Memberships and accreditations: what's the difference?
The range any types of qualifications quoted by Counsellors and Therapists can be confusing, even people in the field can struggle to have a full knowledge of the different types of training, accreditations and how long a time it takes to achieve them, and indeed how difficult or easy they are to obtain. What I will cover here are the main qualification routes in the fields we operate in, together with an outline of the difference between Membership and Accreditation to I hope help with navigating the maze.....
Membership is probably the easiest to clarify, Membership can be simply that, a person has applied for and joined a body or organisation that has a role and function within the field, membership criteria has tightened considerably in recent years, however it does not guarantee that if someone has a membership they are fully competent at this stage. Some memberships are relatively easy to obtain, some quite difficult.

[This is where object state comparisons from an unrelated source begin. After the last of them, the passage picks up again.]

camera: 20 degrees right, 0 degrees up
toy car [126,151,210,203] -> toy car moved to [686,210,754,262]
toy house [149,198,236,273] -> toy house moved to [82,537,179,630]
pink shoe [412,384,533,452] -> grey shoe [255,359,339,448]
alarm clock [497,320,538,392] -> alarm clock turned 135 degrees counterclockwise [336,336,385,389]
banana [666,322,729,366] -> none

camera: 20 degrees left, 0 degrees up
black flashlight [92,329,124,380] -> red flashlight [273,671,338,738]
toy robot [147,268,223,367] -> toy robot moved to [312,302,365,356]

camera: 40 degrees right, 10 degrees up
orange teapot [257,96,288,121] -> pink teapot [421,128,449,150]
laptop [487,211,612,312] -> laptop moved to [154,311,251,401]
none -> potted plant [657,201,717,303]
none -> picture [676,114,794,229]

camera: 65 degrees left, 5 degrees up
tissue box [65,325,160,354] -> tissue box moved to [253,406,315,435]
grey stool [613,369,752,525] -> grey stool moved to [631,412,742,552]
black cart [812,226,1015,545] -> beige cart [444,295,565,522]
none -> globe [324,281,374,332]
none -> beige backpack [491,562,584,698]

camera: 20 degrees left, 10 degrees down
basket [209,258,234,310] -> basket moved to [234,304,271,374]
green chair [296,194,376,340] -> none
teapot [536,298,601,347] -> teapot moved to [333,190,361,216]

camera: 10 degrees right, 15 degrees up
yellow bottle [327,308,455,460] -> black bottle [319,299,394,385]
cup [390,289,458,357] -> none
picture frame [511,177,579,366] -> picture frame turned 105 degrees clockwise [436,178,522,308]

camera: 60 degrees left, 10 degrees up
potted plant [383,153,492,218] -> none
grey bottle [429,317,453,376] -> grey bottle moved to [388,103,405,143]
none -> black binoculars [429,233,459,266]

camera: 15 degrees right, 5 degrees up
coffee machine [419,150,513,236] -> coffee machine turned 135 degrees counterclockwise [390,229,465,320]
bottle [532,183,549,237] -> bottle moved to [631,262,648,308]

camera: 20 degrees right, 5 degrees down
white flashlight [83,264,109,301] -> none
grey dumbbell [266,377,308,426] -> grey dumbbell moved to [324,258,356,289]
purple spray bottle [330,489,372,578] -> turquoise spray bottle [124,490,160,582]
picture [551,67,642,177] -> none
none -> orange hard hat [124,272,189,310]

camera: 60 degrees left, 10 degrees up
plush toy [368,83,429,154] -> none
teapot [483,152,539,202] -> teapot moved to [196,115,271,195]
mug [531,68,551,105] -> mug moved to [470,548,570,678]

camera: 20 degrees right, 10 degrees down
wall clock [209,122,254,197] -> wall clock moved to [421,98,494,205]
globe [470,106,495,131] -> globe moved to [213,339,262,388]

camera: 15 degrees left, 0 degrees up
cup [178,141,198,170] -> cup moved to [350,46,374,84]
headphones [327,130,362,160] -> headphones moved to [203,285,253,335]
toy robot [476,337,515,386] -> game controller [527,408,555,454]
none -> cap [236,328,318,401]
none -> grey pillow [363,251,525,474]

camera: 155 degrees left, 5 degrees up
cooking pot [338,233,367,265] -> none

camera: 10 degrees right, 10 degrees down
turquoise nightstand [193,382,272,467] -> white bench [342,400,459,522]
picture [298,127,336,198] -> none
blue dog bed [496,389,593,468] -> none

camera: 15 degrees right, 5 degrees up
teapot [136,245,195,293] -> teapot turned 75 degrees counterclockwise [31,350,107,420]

Accreditation is a step up, a person with an accredited membership has been found to have a sufficient level of experience, skill and training, usually accreditation takes around two years post qualification to obtain, so look out for Accredited Member in addition to accredited training. Professional accreditation can then rise higher, Fellowships, Masters Degrees, Doctorates etc.
Training can take many different routes and take varying amounts of time, one thing to look for when searching for a Counsellor or Therapist is 'padding out' of qualifications, a 'Certificate in Body Awareness' or 'Certificate in Drug Awareness' may be a day course, if our Practitioners have attended such courses we don’t pad out their qualifications by listing them.
Some training courses/ accreditations, how long they can take to finish and general requirements:
- NLP Practitioner: from 18 days study over 6 a month period.
- Certificate in Counselling: 1 year part time study
- Diploma in Counselling: 3 years part time study in a private Training Centre, a College or University, additional requirements for personal development and supervised practice
- Diploma / Certificate in Psychotherapy: from 3 to 4 years part time study in a private Training Centre or University, requirements for longer personal periods of development and additional psychiatric placement.
- Masters Certificate in Counselling or Psychotherapy: usually 2 to 3 additional years together with a thesis in a University.
- Accredited Member: varies somewhat, requires a Certificate or Diploma from a pre-accredited course, but with additional professional development over and above that, a further period of supervised practice and either a written or examined live demonstration of working to a high standard.
For further information on Accreditation Organisations, see my post on five things to look for in a therapist.
I was fortunate, I had someone recommended to me by a colleague when I was in distress many years ago, and the Therapist I saw had the experience and skills to help me with the challenging path that lay ahead, however we do still sometimes see clients at LCCP who have had less that satisfactory experiences before coming to us, so I hope this helps you in deciding what course to take, if you have any questions feel free to ask.